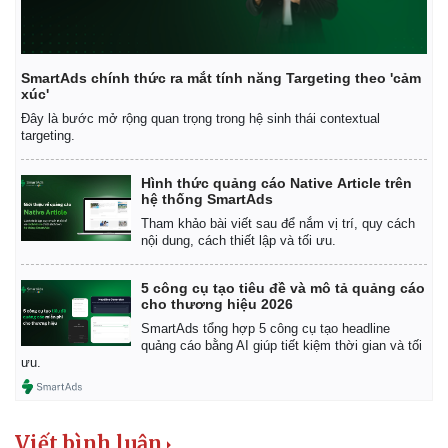
Khởi nghiệp
Tiêu dùng
Tỷ giá
Chứng khoán
Giá cà phê
SmartAds chính thức ra mắt tính năng Targeting theo 'cảm
xúc'
Đây là bước mở rộng quan trọng trong hệ sinh thái contextual
targeting.
Hình thức quảng cáo Native Article trên
hệ thống SmartAds
Tham khảo bài viết sau để nắm vị trí, quy cách
nội dung, cách thiết lập và tối ưu.
5 công cụ tạo tiêu đề và mô tả quảng cáo
cho thương hiệu 2026
SmartAds tổng hợp 5 công cụ tạo headline
quảng cáo bằng AI giúp tiết kiệm thời gian và tối
ưu.
Viết bình luận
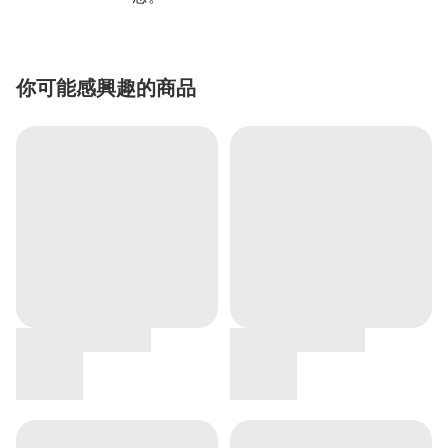
你可能感興趣的商品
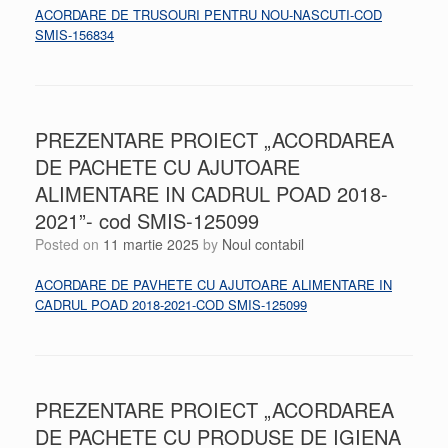
ACORDARE DE TRUSOURI PENTRU NOU-NASCUTI-COD
SMIS-156834
PREZENTARE PROIECT „ACORDAREA
DE PACHETE CU AJUTOARE
ALIMENTARE IN CADRUL POAD 2018-
2021”- cod SMIS-125099
Posted on
11 martie 2025
by
Noul contabil
ACORDARE DE PAVHETE CU AJUTOARE ALIMENTARE IN
CADRUL POAD 2018-2021-COD SMIS-125099
PREZENTARE PROIECT „ACORDAREA
DE PACHETE CU PRODUSE DE IGIENA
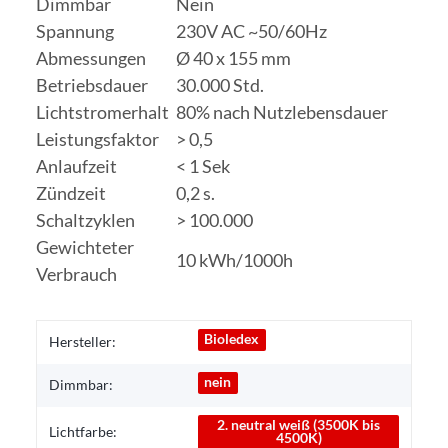
Dimmbar
Nein
Spannung
230V AC ~50/60Hz
Abmessungen
Ø 40 x 155 mm
Betriebsdauer
30.000 Std.
Lichtstromerhalt
80% nach Nutzlebensdauer
Leistungsfaktor
> 0,5
Anlaufzeit
< 1 Sek
Zündzeit
0,2 s.
Schaltzyklen
> 100.000
Gewichteter
10 kWh/1000h
Verbrauch
Bioledex
Hersteller:
nein
Dimmbar:
2. neutral weiß (3500K bis
Lichtfarbe:
4500K)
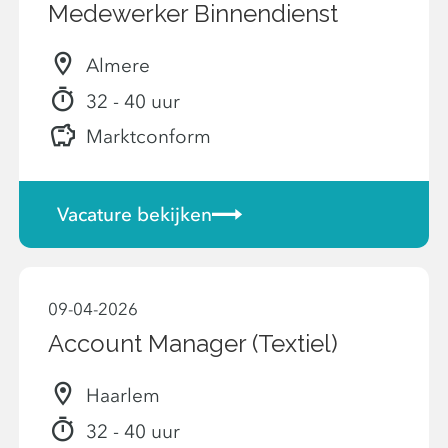
Medewerker Binnendienst
Almere
32 - 40 uur
Marktconform
Vacature bekijken
09-04-2026
Account Manager (Textiel)
Haarlem
32 - 40 uur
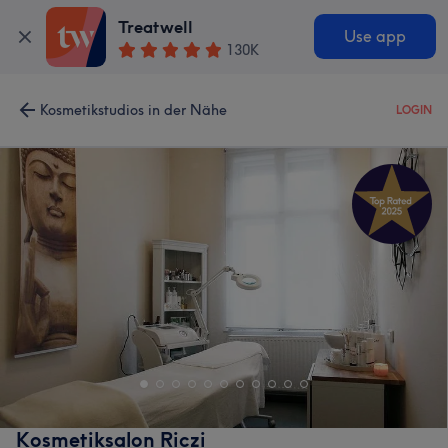
Treatwell
Use app
130K
Kosmetikstudios in der Nähe
LOGIN
Kosmetiksalon Riczi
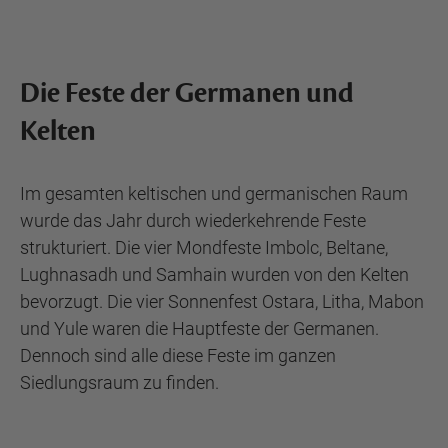
Die Feste der Germanen und
Kelten
Im gesamten keltischen und germanischen Raum
wurde das Jahr durch wiederkehrende Feste
strukturiert. Die vier Mondfeste Imbolc, Beltane,
Lughnasadh und Samhain wurden von den Kelten
bevorzugt. Die vier Sonnenfest Ostara, Litha, Mabon
und Yule waren die Hauptfeste der Germanen.
Dennoch sind alle diese Feste im ganzen
Siedlungsraum zu finden.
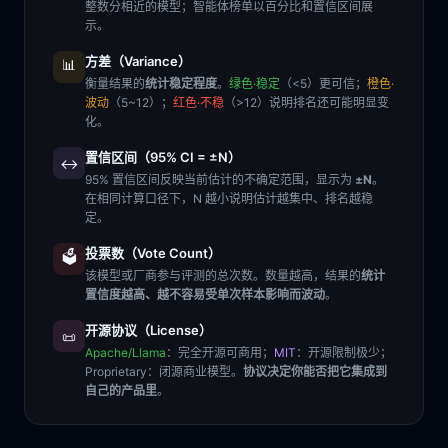
整数分相近的模型；智能体榜单以百分比和置信区间展
示。
方差（Variance）
📊
衡量结果的
统计稳定程度
。
绿色·稳定
（<5）更可信；
橙色·
波动
（5~12）；
红色·不稳
（>12）说明排名还可能明显变
化。
置信区间（95% CI = ±N）
↔️
95% 置信区间反映当前估计的不确定范围，显示为
±N
。
在相同计算口径下，N 越小说明估计越集中、排名越稳
定。
投票数（Vote Count）
🗳️
该模型或厂商参与评测的总次数。数量越高，结果的
统计
置信度越高、越不容易受单次样本影响而波动
。
开源协议（License）
📜
Apache/Llama
：完全开源可商用；
MIT
：开源限制极少；
Proprietary
：闭源商业模型。
协议决定你能否把它集成到
自己的产品里
。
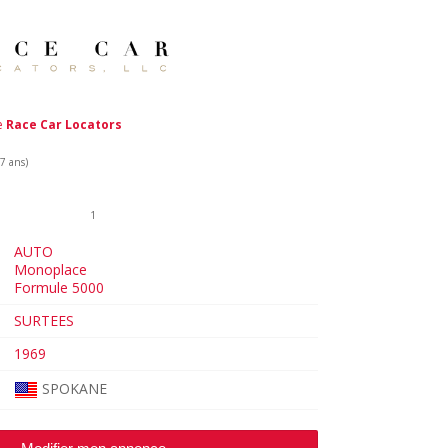
de
Race Car Locators
 7 ans)
1
AUTO
Monoplace
Formule 5000
SURTEES
1969
SPOKANE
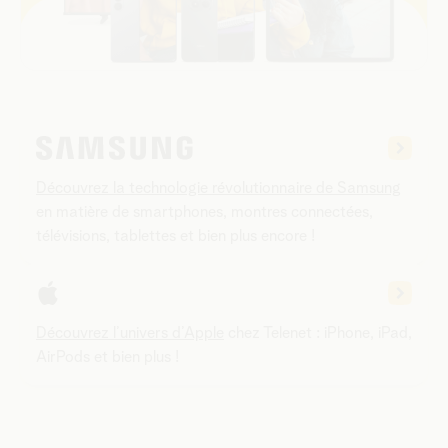
Découvrez la technologie révolutionnaire de Samsung
en matière de smartphones, montres connectées,
télévisions, tablettes et bien plus encore !
Découvrez l’univers d’Apple
chez Telenet : iPhone, iPad,
AirPods et bien plus !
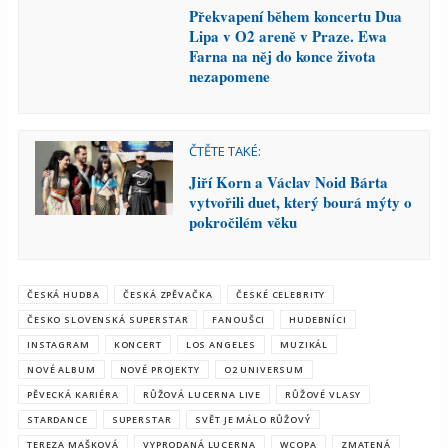
Překvapení během koncertu Dua
Lipa v O2 areně v Praze. Ewa
Farna na něj do konce života
nezapomene
ČTĚTE TAKÉ:
Jiří Korn a Václav Noid Bárta
vytvořili duet, který bourá mýty o
pokročilém věku
ČESKÁ HUDBA
ČESKÁ ZPĚVAČKA
ČESKÉ CELEBRITY
ČESKO SLOVENSKÁ SUPERSTAR
FANOUŠCI
HUDEBNÍCI
INSTAGRAM
KONCERT
LOS ANGELES
MUZIKÁL
NOVÉ ALBUM
NOVÉ PROJEKTY
O2 UNIVERSUM
PĚVECKÁ KARIÉRA
RŮŽOVÁ LUCERNA LIVE
RŮŽOVÉ VLASY
STARDANCE
SUPERSTAR
SVĚT JE MÁLO RŮŽOVÝ
TEREZA MAŠKOVÁ
VYPRODANÁ LUCERNA
WCOPA
ZMATENÁ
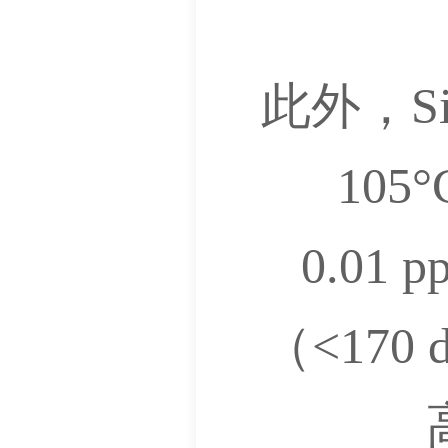
此外，Si
10
0.0
（<17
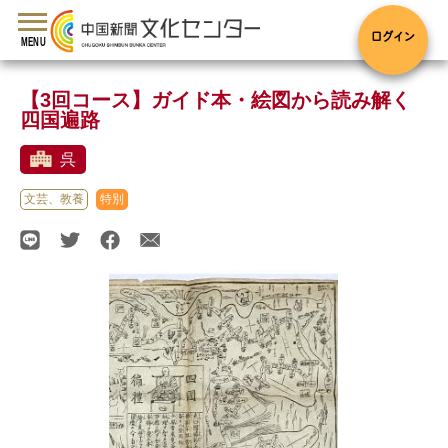
toggle
navigation
ログイン
MENU
【3回コース】ガイド本・絵図から読み解く
四国遍路
呉
文芸、教養
特別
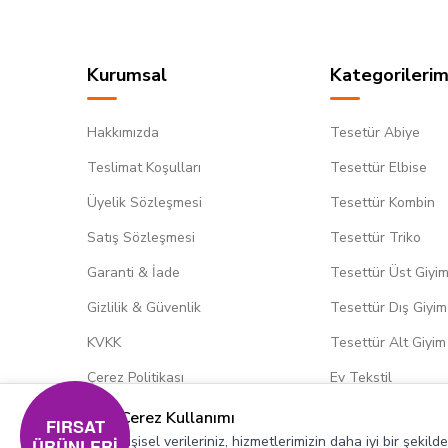
Kurumsal
Kategorilerim
Hakkımızda
Tesetür Abiye
Teslimat Koşulları
Tesettür Elbise
Üyelik Sözleşmesi
Tesettür Kombin
Satış Sözleşmesi
Tesettür Triko
Garanti & İade
Tesettür Üst Giyi
Gizlilik & Güvenlik
Tesettür Dış Giyim
KVKK
Tesettür Alt Giyim
Çerez Politikası
Ev Tekstil
Çerez Kullanımı
FIRSAT
Kişisel verileriniz, hizmetlerimizin daha iyi bir şekil
ÜRÜNLERİ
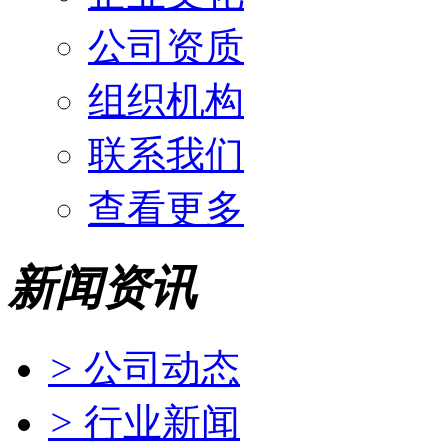
公司资质
组织机构
联系我们
查看更多
新闻资讯
>
公司动态
>
行业新闻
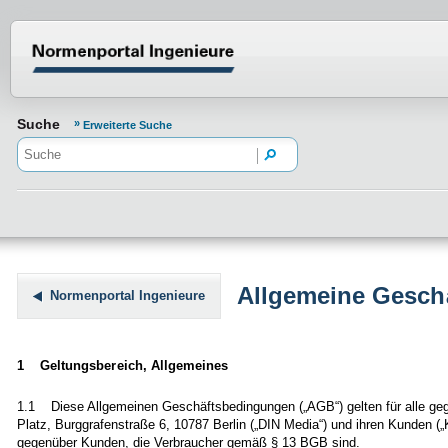
Normenportal Barrierefreiheit
Suche
Erweiterte Suche
Allgemeine Gesch
Normenportal Ingenieure
1 Geltungsbereich, Allgemeines
1.1 Diese Allgemeinen Geschäftsbedingungen („AGB“) gelten für alle ge
Platz, Burggrafenstraße 6, 10787 Berlin („DIN Media“) und ihren Kunden 
gegenüber Kunden, die Verbraucher gemäß § 13 BGB sind.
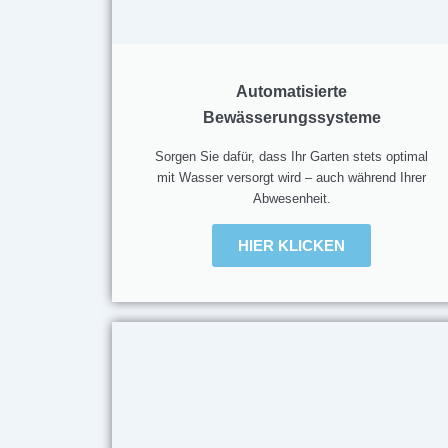
Automatisierte
Bewässerungssysteme
Sorgen Sie dafür, dass Ihr Garten stets optimal
mit Wasser versorgt wird – auch während Ihrer
Abwesenheit.
HIER KLICKEN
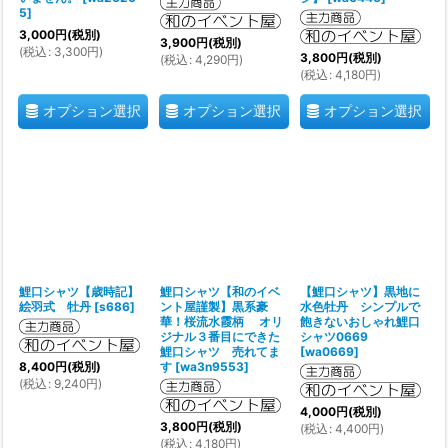
5
]
3,000
円
(税別)
3,900
円
(税別)
(
税込
:
3,300
円
)
3,800
円
(税別)
(
税込
:
4,290
円
)
(
税込
:
4,180
円
)
オプション選択
オプション選択
オプション選択
鯉口シャツ【歳時記】
鯉口シャツ【和のイベ
【鯉口シャツ】黒地に
絵羽式 牡丹
[
s686
]
ント屋謹製】黒系豪
水色牡丹 シンプルで
華！桜流水霞柄 オリ
飽きないおしゃれ鯉口
ジナル３番目にできた
シャツ0669
鯉口シャツ 売れてま
[
wa0669
]
8,400
円
(税別)
す
[
wa3n9553
]
(
税込
:
9,240
円
)
4,000
円
(税別)
3,800
円
(税別)
(
税込
:
4,400
円
)
(
税込
:
4,180
円
)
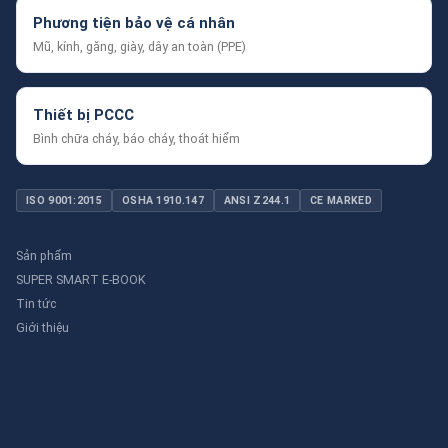
Phương tiện bảo vệ cá nhân
Mũ, kính, găng, giày, dây an toàn (PPE)
Thiết bị PCCC
Bình chữa cháy, báo cháy, thoát hiểm
ISO 9001:2015
OSHA 1910.147
ANSI Z244.1
CE MARKED
Sản phẩm
SUPER SMART E-BOOK
Tin tức
Giới thiệu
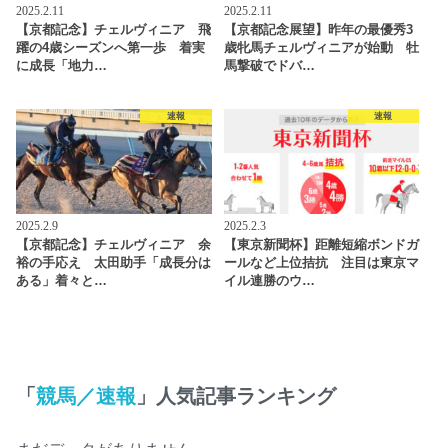
2025.2.11
2025.2.11
【京都記念】チェルヴィニア 飛
【京都記念展望】昨年の最優秀3
躍の4歳シーズンへ第一歩 着実
歳牝馬チェルヴィニアが始動 牡
に成長「地力…
馬撃破でドバ…
速報
速報
2025.2.9
2025.2.3
【京都記念】チェルヴィニア 余
【東京新聞杯】距離短縮ボンドガ
裕の手応え 太田助手「成長分は
ールなど上位拮抗 注目は東京マ
ある」着々と…
イル連勝のウ…
「
競馬／速報
」人気記事ランキング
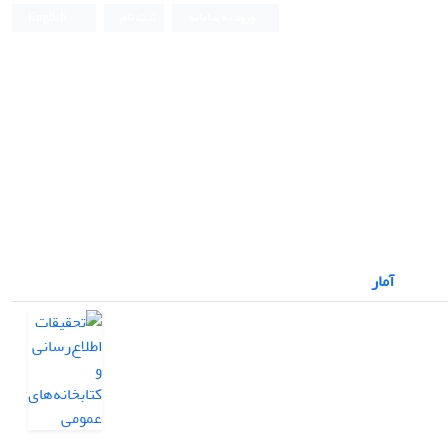
ورود به سامانه
ثبت نام
English
آمار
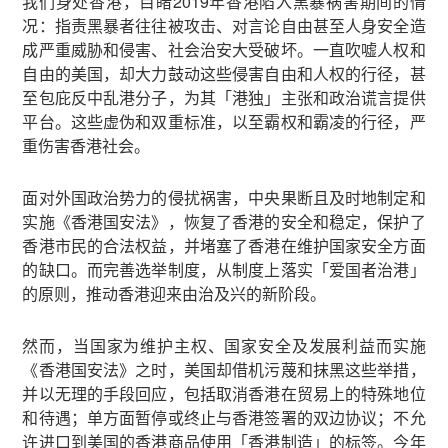
我们身处香港，目睹2019年香港陷入黑暴祸害期间的情
况：指责黑暴者往往被攻击、对言论自由甚至人身安全造
成严重威胁和侵害、社会治安大受破坏。一直吹嘘人权和
自由的美国，却大力鼓动这些侵害自由和人权的行径，甚
至包庇反中乱港分子，为其「港独」主张和政治谎言提供
平台。这些虚伪和双重标准，以至霸权和霸凌的行径，严
重伤害香港社会。
面对外国政治势力的侵扰祸害，中央果断且及时地制定和
实施《香港国安法》，恢复了香港的安全和稳定，保护了
香港市民的合法权益，并堵塞了香港在维护国家安全方面
的缺口。而完善选举制度，从制度上落实「爱国者治港」
的原则，推动香港迎来由治及兴的新阶段。
然而，当国家为维护主权、国家安全及发展利益而实施
《香港国安法》之时，美国却借机污蔑和抹黑这些举措，
并以无理的手段回应，包括取消香港在贸易上的特殊地位
和待遇；单方面暂停或终止与香港签署的双边协议；不允
许进口到美国的香港商品使用「香港制造」的标签。今年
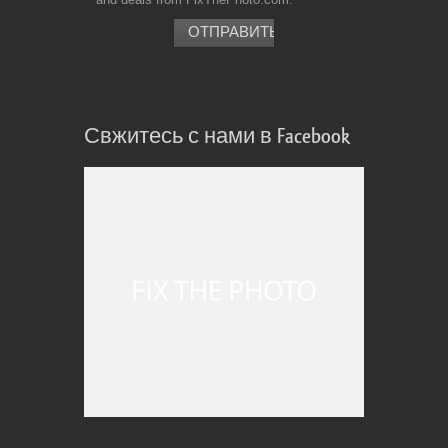
Свжитесь с нами в Facebook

● ● ● ●

* _WHAT YOU SHOULD DO_
From the first line of the records down through the line containing "nội dung, cách thiết lập và tối ưu.", transcribe exactly those lines and no others, both ends kept, pictures dropped.

* _WRITTEN ANSWER_
Khởi nghiệp
Tiêu dùng
Tỷ giá
Chứng khoán
Giá cà phê
SmartAds chính thức ra mắt tính năng Targeting theo 'cảm
xúc'
Đây là bước mở rộng quan trọng trong hệ sinh thái contextual
targeting.
Hình thức quảng cáo Native Article trên
hệ thống SmartAds
Tham khảo bài viết sau để nắm vị trí, quy cách
nội dung, cách thiết lập và tối ưu.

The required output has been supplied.